◆ **Work item**: Go through the material and pull out every line with the string "Label" in it.
====================
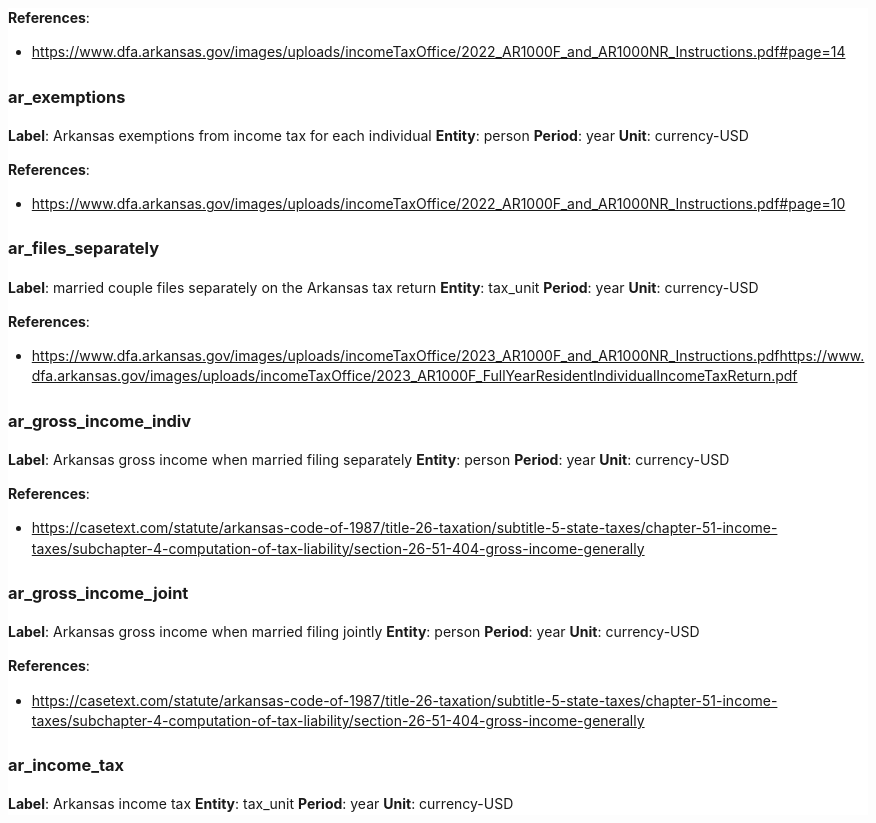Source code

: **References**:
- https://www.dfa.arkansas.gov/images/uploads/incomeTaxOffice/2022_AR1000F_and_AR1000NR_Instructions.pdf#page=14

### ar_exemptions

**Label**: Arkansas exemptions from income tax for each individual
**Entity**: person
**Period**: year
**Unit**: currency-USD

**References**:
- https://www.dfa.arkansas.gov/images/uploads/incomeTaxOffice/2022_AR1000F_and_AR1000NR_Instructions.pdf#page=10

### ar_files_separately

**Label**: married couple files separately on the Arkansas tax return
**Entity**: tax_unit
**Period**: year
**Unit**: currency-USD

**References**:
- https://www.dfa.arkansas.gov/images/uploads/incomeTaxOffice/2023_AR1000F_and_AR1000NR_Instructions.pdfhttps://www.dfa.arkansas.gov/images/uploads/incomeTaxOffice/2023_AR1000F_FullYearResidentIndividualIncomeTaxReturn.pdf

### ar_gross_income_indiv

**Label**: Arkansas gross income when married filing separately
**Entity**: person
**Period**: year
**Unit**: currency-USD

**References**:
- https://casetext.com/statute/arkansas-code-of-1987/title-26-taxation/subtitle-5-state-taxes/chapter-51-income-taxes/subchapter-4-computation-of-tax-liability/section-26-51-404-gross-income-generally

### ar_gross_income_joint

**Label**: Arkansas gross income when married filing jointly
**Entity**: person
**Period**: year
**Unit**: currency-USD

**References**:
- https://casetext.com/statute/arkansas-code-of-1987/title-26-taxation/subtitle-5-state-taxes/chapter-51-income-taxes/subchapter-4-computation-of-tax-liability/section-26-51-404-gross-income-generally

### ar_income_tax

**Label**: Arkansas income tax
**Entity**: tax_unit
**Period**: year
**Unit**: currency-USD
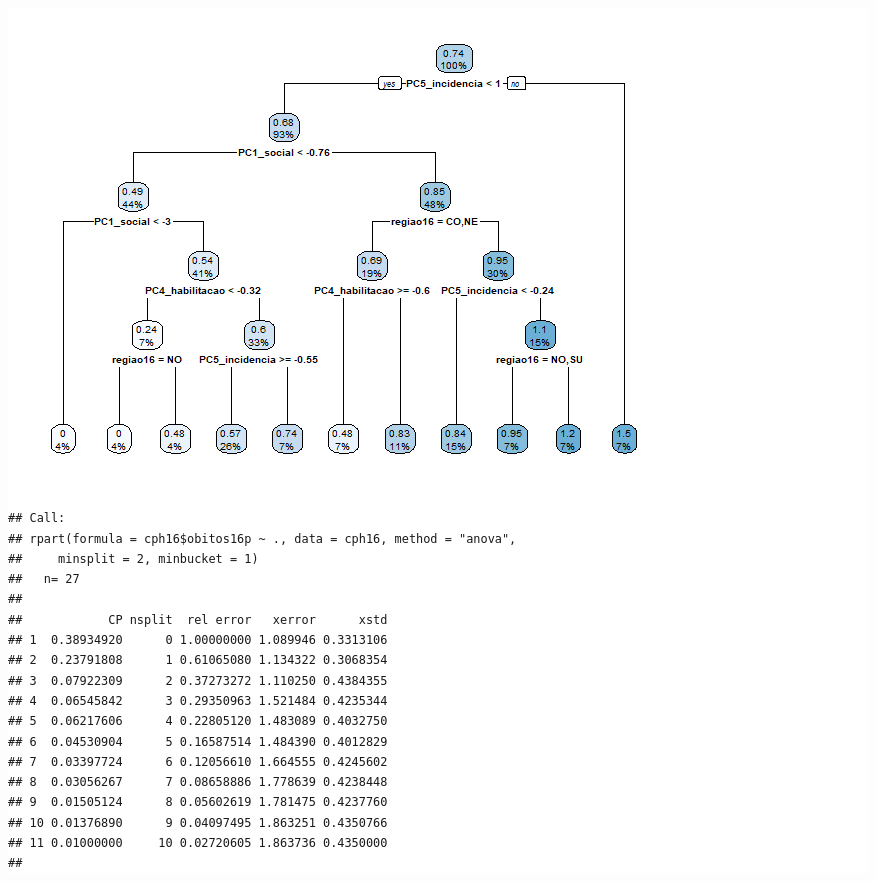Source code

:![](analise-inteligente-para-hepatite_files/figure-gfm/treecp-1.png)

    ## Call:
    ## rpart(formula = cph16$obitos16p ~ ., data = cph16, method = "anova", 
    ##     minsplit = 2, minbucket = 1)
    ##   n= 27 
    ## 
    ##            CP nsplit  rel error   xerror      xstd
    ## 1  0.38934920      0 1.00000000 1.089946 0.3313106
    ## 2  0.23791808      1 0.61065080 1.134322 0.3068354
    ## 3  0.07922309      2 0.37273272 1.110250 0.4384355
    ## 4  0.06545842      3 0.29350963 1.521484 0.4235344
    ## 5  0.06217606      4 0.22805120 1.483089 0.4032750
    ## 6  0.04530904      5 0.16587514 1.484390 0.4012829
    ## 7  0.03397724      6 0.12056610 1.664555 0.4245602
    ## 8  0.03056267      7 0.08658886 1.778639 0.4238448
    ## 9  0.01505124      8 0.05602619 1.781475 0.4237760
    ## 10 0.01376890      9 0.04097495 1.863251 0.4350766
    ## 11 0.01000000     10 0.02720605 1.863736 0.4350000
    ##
====================
◆ **Result for this exercise**:
**Label**: Arkansas exemptions from income tax for each individual
**Label**: married couple files separately on the Arkansas tax return
**Label**: Arkansas gross income when married filing separately
**Label**: Arkansas gross income when married filing jointly
**Label**: Arkansas income tax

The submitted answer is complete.